Methods seldom are atomic, there may resources to be allocated, files opened,… this might fail more often than not.

For a system allowing much of what you want maybe you should check out forth.


----------



## kpedersen (Sep 16, 2018)

Crivens said:


> check out forth.


I have actually been looking for something similar to the OP that does work better with the complexities of C. Can I ask specifically how forth might be a good avenue? In my experience it is just a very portable stack based system. Can this interface better with C for various reasons I am missing?


----------



## Crivens (Sep 16, 2018)

Forth is not per-se better in that but it is also a functional language where globals are avoided, thus increasing the chance that calling something actually works. Also the command prompt of the system gives you immediate access to all symbols, so maybe even to externals from shared libraries? More research is required.


----------



## jiml8 (Sep 16, 2018)

Take a look at this: Radare2.

I don't know if it will build in FreeBSD; I have not tried it.  I generally use it in Linux and it provides a lot of very useful capability (though you won't be able to invoke an internal function from outside).

I suspect it can be made to build in FreeBSD if it doesn't already support that, but given that I have not tried it I don't know for sure.

edit:  I just checked, and it does say it runs on *bsd.


----------



## kpedersen (Sep 16, 2018)

jiml8 said:


> I suspect it can be made to build in FreeBSD if it doesn't already support that, but given that I have not tried it I don't know for sure.



Heh, I actually made the initial port of Radare2 to FreeBSD (The hard work was already done by the authors, I just wrote the port's Makefile) 

Yes, you could use it to call into C libraries. I would expect it to be quite unsafe and cause a lot of crashes for some of the more complex stuff though.

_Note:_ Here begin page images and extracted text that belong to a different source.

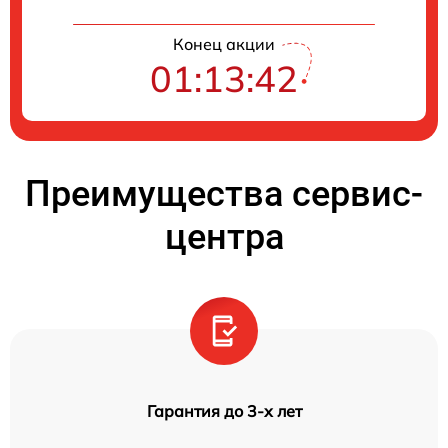
Конец акции
01:13:41
Преимущества сервис-
центра
Гарантия до 3-х лет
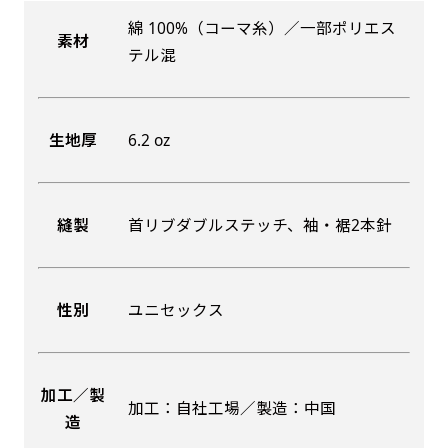
綿 100%（コーマ糸）／一部ポリエス
素材
吊り下げ旗(30x42)
吊り下げ旗(42x30)
テル混
掛け軸のように吊り下げ式にします。上部に棒袋
掛け軸のように吊り下げ式にします。上部に棒袋
作成しパイプを入れてその間に紐を通します。壁
作成しパイプを入れてその間に紐を通します。壁
生地厚
6.2 oz
際の装飾などにとてもお役立ち！
際の装飾などにとてもお役立ち！
縫製
首リブダブルステッチ、袖・裾2本針
布A1ポスター(60x84)
布A1ポスター(84x60)
性別
ユニセックス
のぼりだけでなく、ポスターも作れます。
のぼりだけでなく、ポスターも作れます。
のぼり旗と同じデザインで飾れば宣伝効果UP!
のぼり旗と同じデザインで飾れば宣伝効果UP!
加工／製
加工：自社工場／製造：中国
造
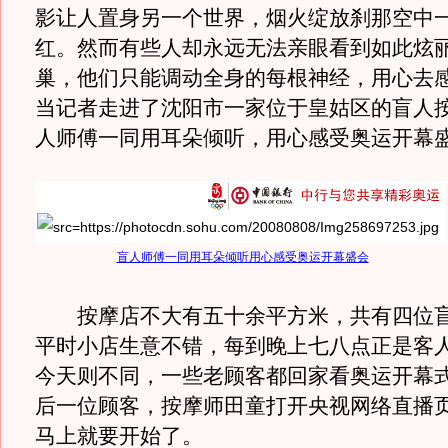
影让人置身另一个世界，烟火绽放刹那空中
红。然而有些人却永远无法亲眼看到如此炫
巢，他们只能调动全身的每根神经，用心去
当记者走进了沈阳市一家位于皇姑区的盲人
人师傅一同用耳朵倾听，用心感受奥运开幕
盲人师傅一同用耳朵倾听用心感受奥运开幕盛会
按摩店不大有五十余平方米，共有四位盲
平时小店生意不错，每到晚上七八点正是客
今天则不同，一些老顾客都回家看奥运开幕
后一位顾客，按摩师田童打开央视网络直播
马上就要开始了。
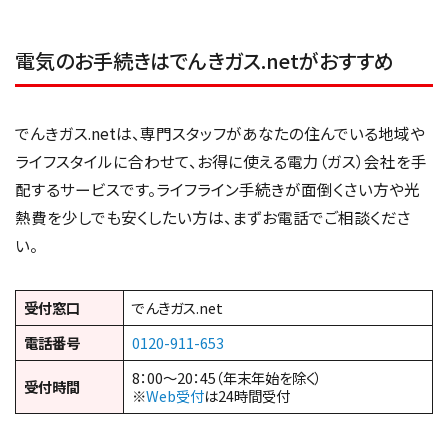
電気のお手続きはでんきガス.netがおすすめ
でんきガス.netは、専門スタッフがあなたの住んでいる地域や
ライフスタイルに合わせて、お得に使える電力（ガス）会社を手
配するサービスです。ライフライン手続きが面倒くさい方や光
熱費を少しでも安くしたい方は、まずお電話でご相談くださ
い。
受付窓口
でんきガス.net
電話番号
0120-911-653
8：00～20：45（年末年始を除く）
受付時間
※
Web受付
は24時間受付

That said, perhaps one of the underlying technologies could be useful? http://www.unicorn-engine.org. It would require work to make something usable but it might be a start.


----------



## jiml8 (Sep 16, 2018)

kpedersen said:


> Heh, I actually made the initial port of Radare2 to FreeBSD (The hard work was already done by the authors, I just wrote the port's Makefile)
> 
> Yes, you could use it to call into C libraries. I would expect it to be quite unsafe and cause a lot of crashes for some of the more complex stuff though.
> 
> That said, perhaps one of the underlying technologies could be useful? http://www.unicorn-engine.org. It would require work to make something usable but it might be a start.


Hmmm... there is no thumbs-up smiley.


----------



## ATTACKEDBYBEAR (Sep 18, 2018)

it can be done with gdb, Ive just been busy at work

basically attach gdb to every process and issue some sort of queue system, the fault in this; is gdb only debugs in a linear fashion, but it can be hacked into an input/output server type thing

for example, I could do:

debug wine

gdb will debug wine step by step, the server takes this information and stores it for future use
if you call the function from within the binary from gdb, it cycles until it finds the function and execute it
clean up

that works, right?


----------